%%

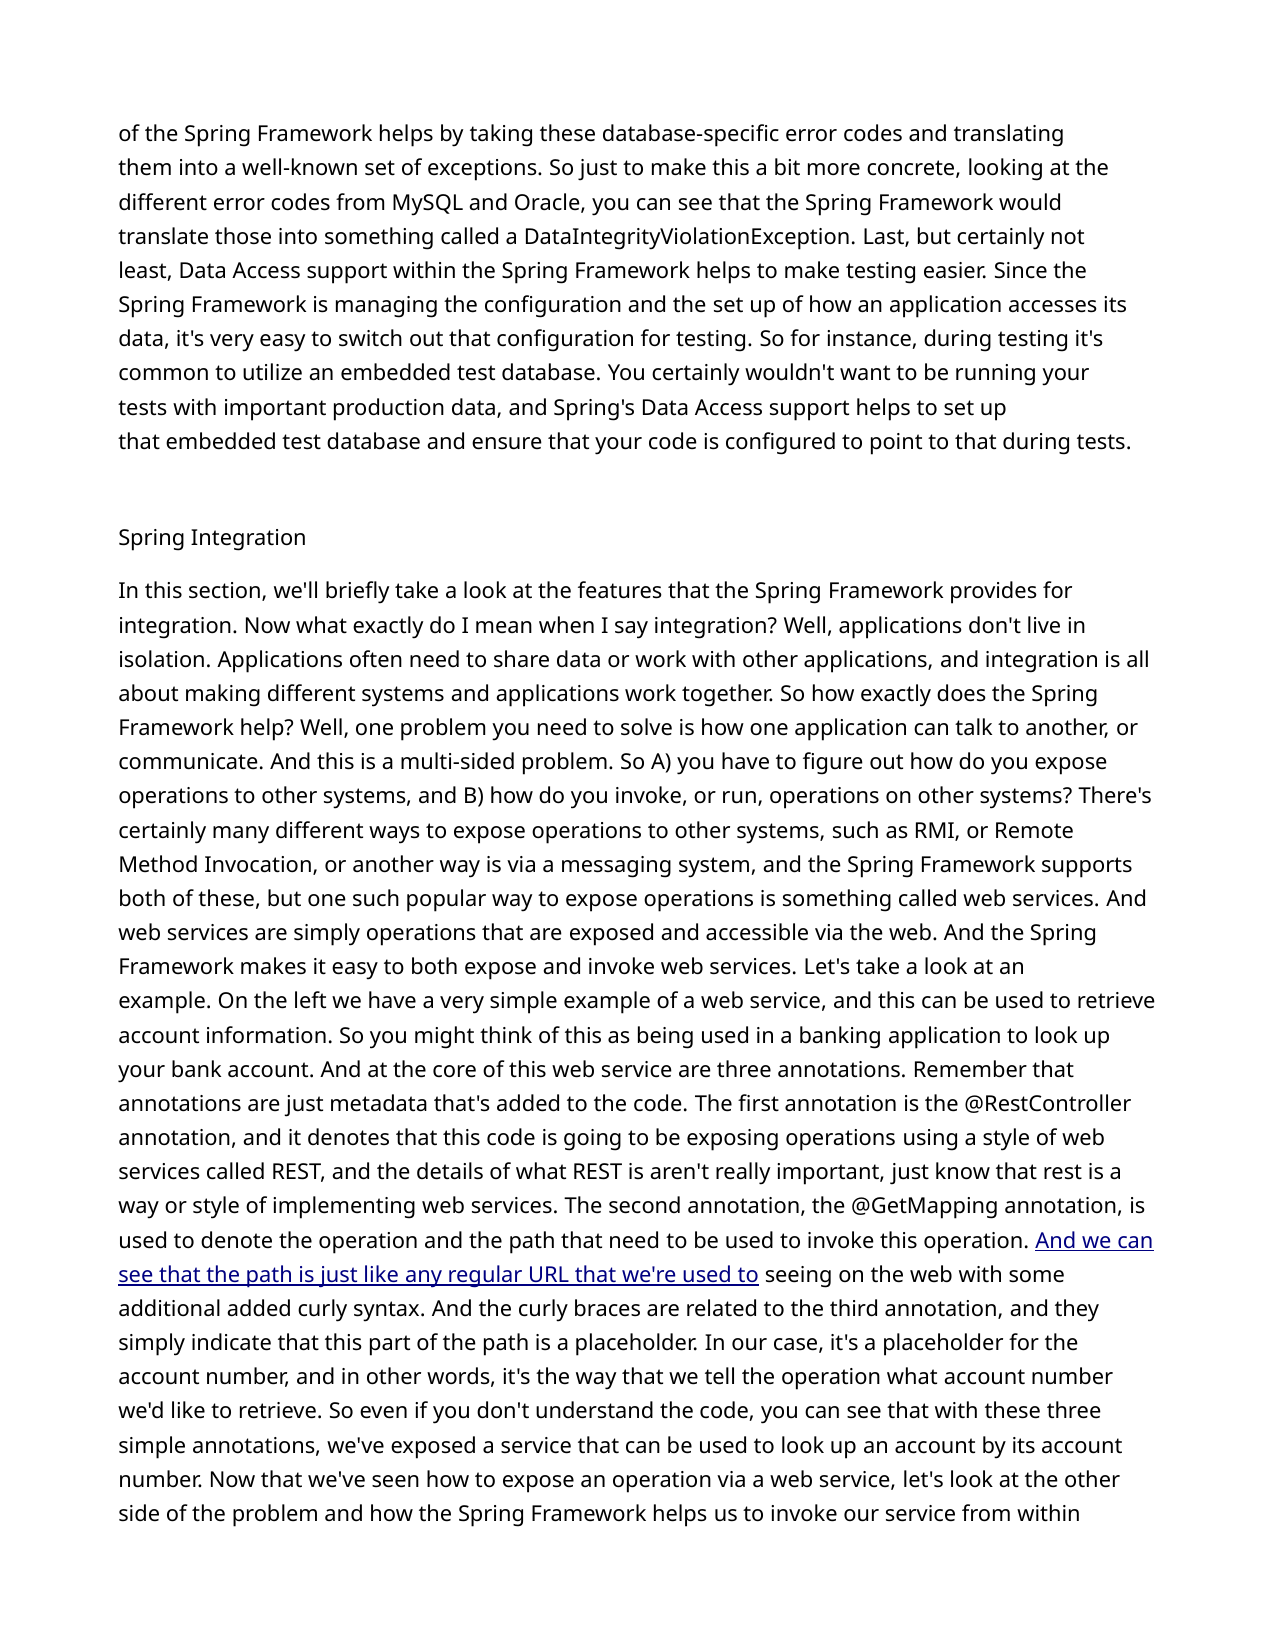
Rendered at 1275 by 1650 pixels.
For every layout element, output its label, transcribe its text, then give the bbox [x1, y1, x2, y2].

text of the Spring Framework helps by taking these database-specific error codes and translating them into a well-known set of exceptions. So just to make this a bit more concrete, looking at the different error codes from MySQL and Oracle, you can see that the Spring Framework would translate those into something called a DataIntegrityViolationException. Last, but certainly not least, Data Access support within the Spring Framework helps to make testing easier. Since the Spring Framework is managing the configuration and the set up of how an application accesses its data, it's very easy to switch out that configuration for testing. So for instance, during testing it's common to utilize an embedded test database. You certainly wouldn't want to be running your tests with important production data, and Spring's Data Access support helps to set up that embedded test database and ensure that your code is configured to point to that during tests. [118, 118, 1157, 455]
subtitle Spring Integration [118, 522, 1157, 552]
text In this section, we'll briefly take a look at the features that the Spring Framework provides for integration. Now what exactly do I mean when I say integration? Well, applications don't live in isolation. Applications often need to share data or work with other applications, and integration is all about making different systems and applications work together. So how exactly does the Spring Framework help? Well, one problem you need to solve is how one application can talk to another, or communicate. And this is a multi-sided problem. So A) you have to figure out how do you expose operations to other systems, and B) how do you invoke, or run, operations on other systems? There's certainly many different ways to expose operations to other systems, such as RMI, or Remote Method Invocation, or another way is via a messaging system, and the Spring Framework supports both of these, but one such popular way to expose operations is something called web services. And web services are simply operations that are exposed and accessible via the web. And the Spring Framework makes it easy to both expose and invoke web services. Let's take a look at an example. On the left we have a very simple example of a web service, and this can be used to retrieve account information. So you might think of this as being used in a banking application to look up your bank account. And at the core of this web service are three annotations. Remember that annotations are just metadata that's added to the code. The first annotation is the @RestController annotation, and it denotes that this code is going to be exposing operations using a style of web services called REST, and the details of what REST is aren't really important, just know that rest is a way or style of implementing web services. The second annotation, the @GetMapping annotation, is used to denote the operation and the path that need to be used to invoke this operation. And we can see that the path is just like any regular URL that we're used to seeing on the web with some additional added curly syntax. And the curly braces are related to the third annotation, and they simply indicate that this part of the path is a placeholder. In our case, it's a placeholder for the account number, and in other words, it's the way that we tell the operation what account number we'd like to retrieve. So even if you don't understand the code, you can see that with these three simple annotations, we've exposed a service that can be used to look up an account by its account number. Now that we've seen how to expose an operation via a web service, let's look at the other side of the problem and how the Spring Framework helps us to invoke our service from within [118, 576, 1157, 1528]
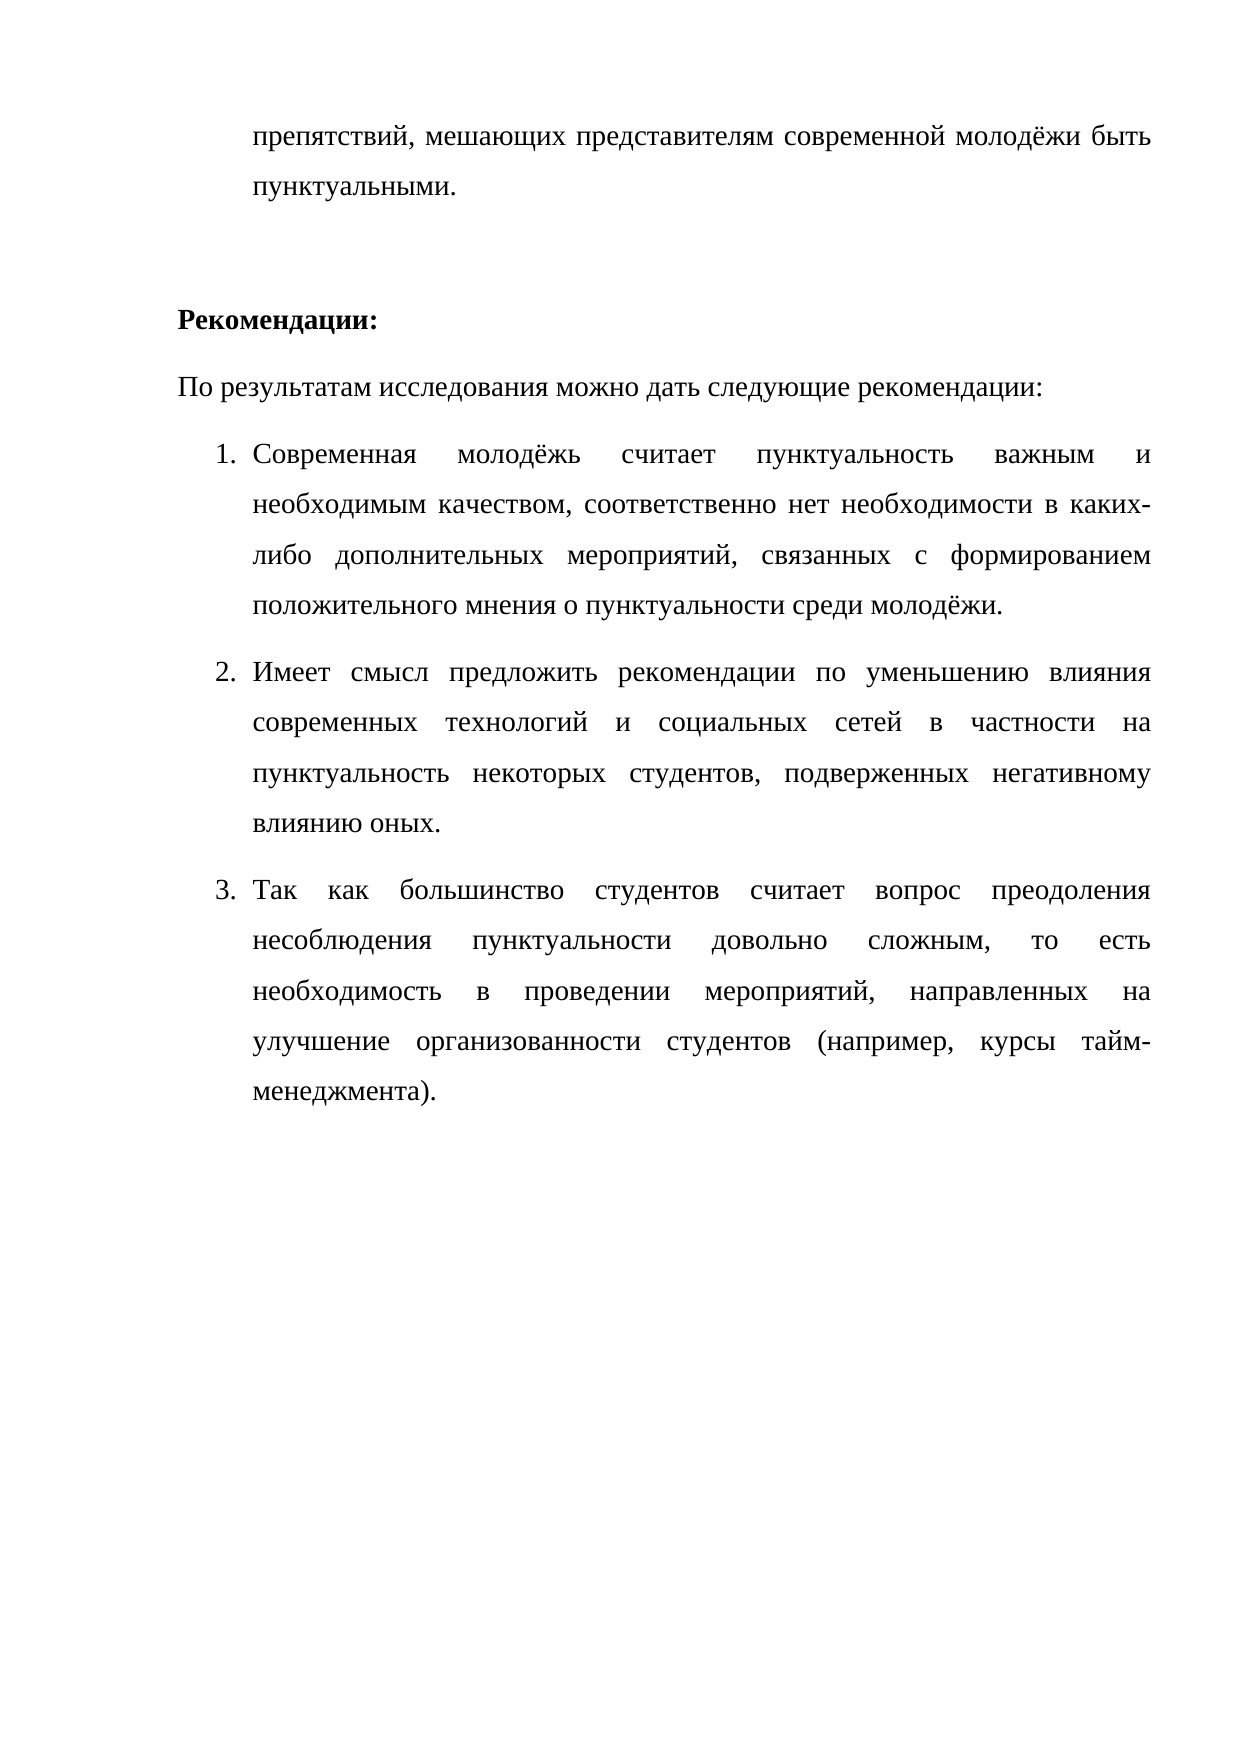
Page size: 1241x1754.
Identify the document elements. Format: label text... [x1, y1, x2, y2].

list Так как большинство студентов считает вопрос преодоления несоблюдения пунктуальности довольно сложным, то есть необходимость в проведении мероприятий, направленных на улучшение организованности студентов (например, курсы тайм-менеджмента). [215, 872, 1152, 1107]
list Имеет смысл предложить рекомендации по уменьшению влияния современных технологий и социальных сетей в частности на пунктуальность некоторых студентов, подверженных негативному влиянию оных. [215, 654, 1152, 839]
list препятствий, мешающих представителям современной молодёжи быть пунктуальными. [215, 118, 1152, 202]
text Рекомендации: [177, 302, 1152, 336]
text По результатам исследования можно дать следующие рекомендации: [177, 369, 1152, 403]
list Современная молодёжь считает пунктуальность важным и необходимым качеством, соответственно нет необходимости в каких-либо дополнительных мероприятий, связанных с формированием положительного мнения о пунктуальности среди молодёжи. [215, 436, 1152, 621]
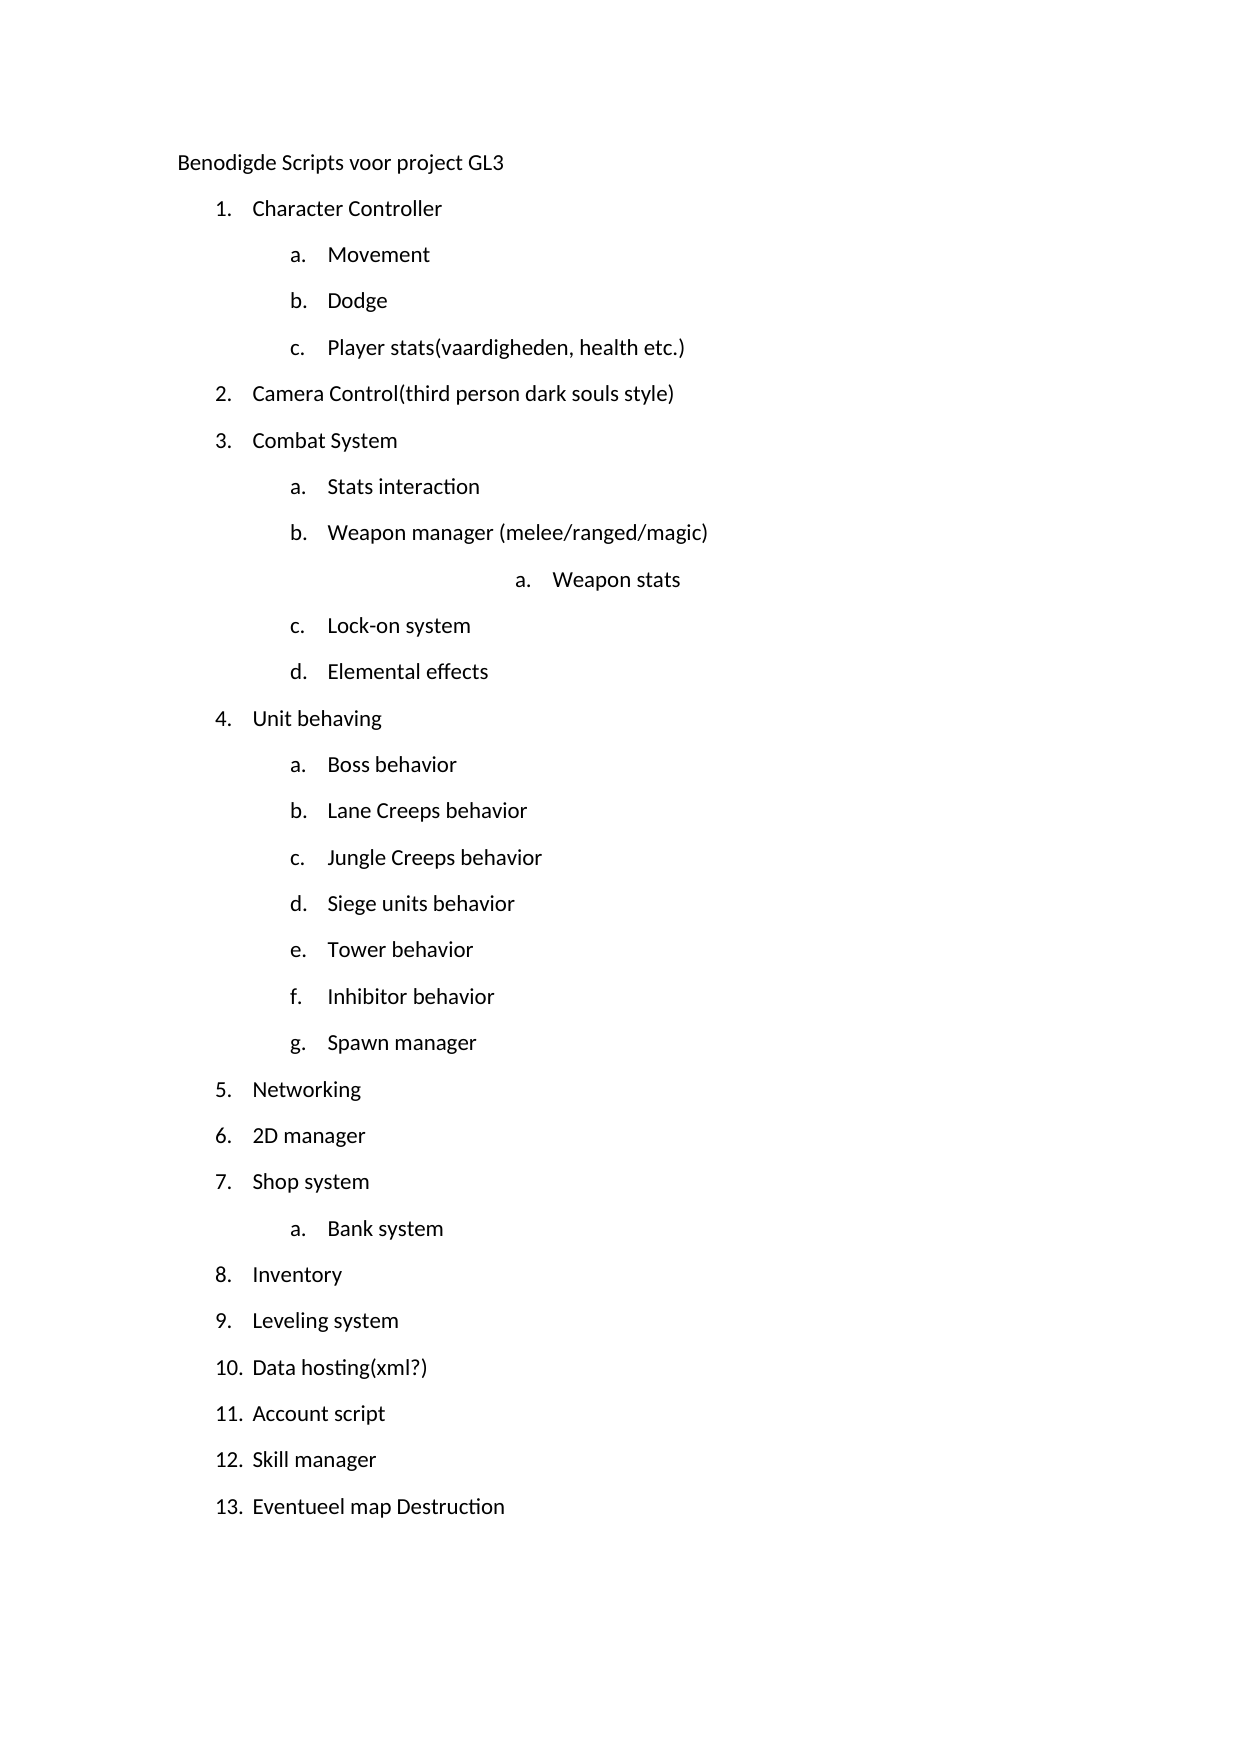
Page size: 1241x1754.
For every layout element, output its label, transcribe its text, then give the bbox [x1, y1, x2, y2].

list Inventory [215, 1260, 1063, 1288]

%%

The task
Pull every line from the entries above into your answer unchanged, but leave the pictures out.

Written answer
Rendered at 1275 by 1650 pixels.
For every layout element, output its label, transcribe its text, then give the bbox [x1, y1, x2, y2].

text of the Spring Framework helps by taking these database-specific error codes and translating them into a well-known set of exceptions. So just to make this a bit more concrete, looking at the different error codes from MySQL and Oracle, you can see that the Spring Framework would translate those into something called a DataIntegrityViolationException. Last, but certainly not least, Data Access support within the Spring Framework helps to make testing easier. Since the Spring Framework is managing the configuration and the set up of how an application accesses its data, it's very easy to switch out that configuration for testing. So for instance, during testing it's common to utilize an embedded test database. You certainly wouldn't want to be running your tests with important production data, and Spring's Data Access support helps to set up that embedded test database and ensure that your code is configured to point to that during tests. [118, 118, 1157, 455]
subtitle Spring Integration [118, 522, 1157, 552]
text In this section, we'll briefly take a look at the features that the Spring Framework provides for integration. Now what exactly do I mean when I say integration? Well, applications don't live in isolation. Applications often need to share data or work with other applications, and integration is all about making different systems and applications work together. So how exactly does the Spring Framework help? Well, one problem you need to solve is how one application can talk to another, or communicate. And this is a multi-sided problem. So A) you have to figure out how do you expose operations to other systems, and B) how do you invoke, or run, operations on other systems? There's certainly many different ways to expose operations to other systems, such as RMI, or Remote Method Invocation, or another way is via a messaging system, and the Spring Framework supports both of these, but one such popular way to expose operations is something called web services. And web services are simply operations that are exposed and accessible via the web. And the Spring Framework makes it easy to both expose and invoke web services. Let's take a look at an example. On the left we have a very simple example of a web service, and this can be used to retrieve account information. So you might think of this as being used in a banking application to look up your bank account. And at the core of this web service are three annotations. Remember that annotations are just metadata that's added to the code. The first annotation is the @RestController annotation, and it denotes that this code is going to be exposing operations using a style of web services called REST, and the details of what REST is aren't really important, just know that rest is a way or style of implementing web services. The second annotation, the @GetMapping annotation, is used to denote the operation and the path that need to be used to invoke this operation. And we can see that the path is just like any regular URL that we're used to seeing on the web with some additional added curly syntax. And the curly braces are related to the third annotation, and they simply indicate that this part of the path is a placeholder. In our case, it's a placeholder for the account number, and in other words, it's the way that we tell the operation what account number we'd like to retrieve. So even if you don't understand the code, you can see that with these three simple annotations, we've exposed a service that can be used to look up an account by its account number. Now that we've seen how to expose an operation via a web service, let's look at the other side of the problem and how the Spring Framework helps us to invoke our service from within [118, 576, 1157, 1528]
Page size: 1241x1754.
Identify the document elements. Format: label text... [x1, y1, x2, y2].

list Так как большинство студентов считает вопрос преодоления несоблюдения пунктуальности довольно сложным, то есть необходимость в проведении мероприятий, направленных на улучшение организованности студентов (например, курсы тайм-менеджмента). [215, 872, 1152, 1107]
list Имеет смысл предложить рекомендации по уменьшению влияния современных технологий и социальных сетей в частности на пунктуальность некоторых студентов, подверженных негативному влиянию оных. [215, 654, 1152, 839]
list препятствий, мешающих представителям современной молодёжи быть пунктуальными. [215, 118, 1152, 202]
text Рекомендации: [177, 302, 1152, 336]
text По результатам исследования можно дать следующие рекомендации: [177, 369, 1152, 403]
list Современная молодёжь считает пунктуальность важным и необходимым качеством, соответственно нет необходимости в каких-либо дополнительных мероприятий, связанных с формированием положительного мнения о пунктуальности среди молодёжи. [215, 436, 1152, 621]
Page size: 1241x1754.
For every layout element, output its label, transcribe its text, then give the bbox [x1, y1, x2, y2].

list Inventory [215, 1260, 1063, 1288]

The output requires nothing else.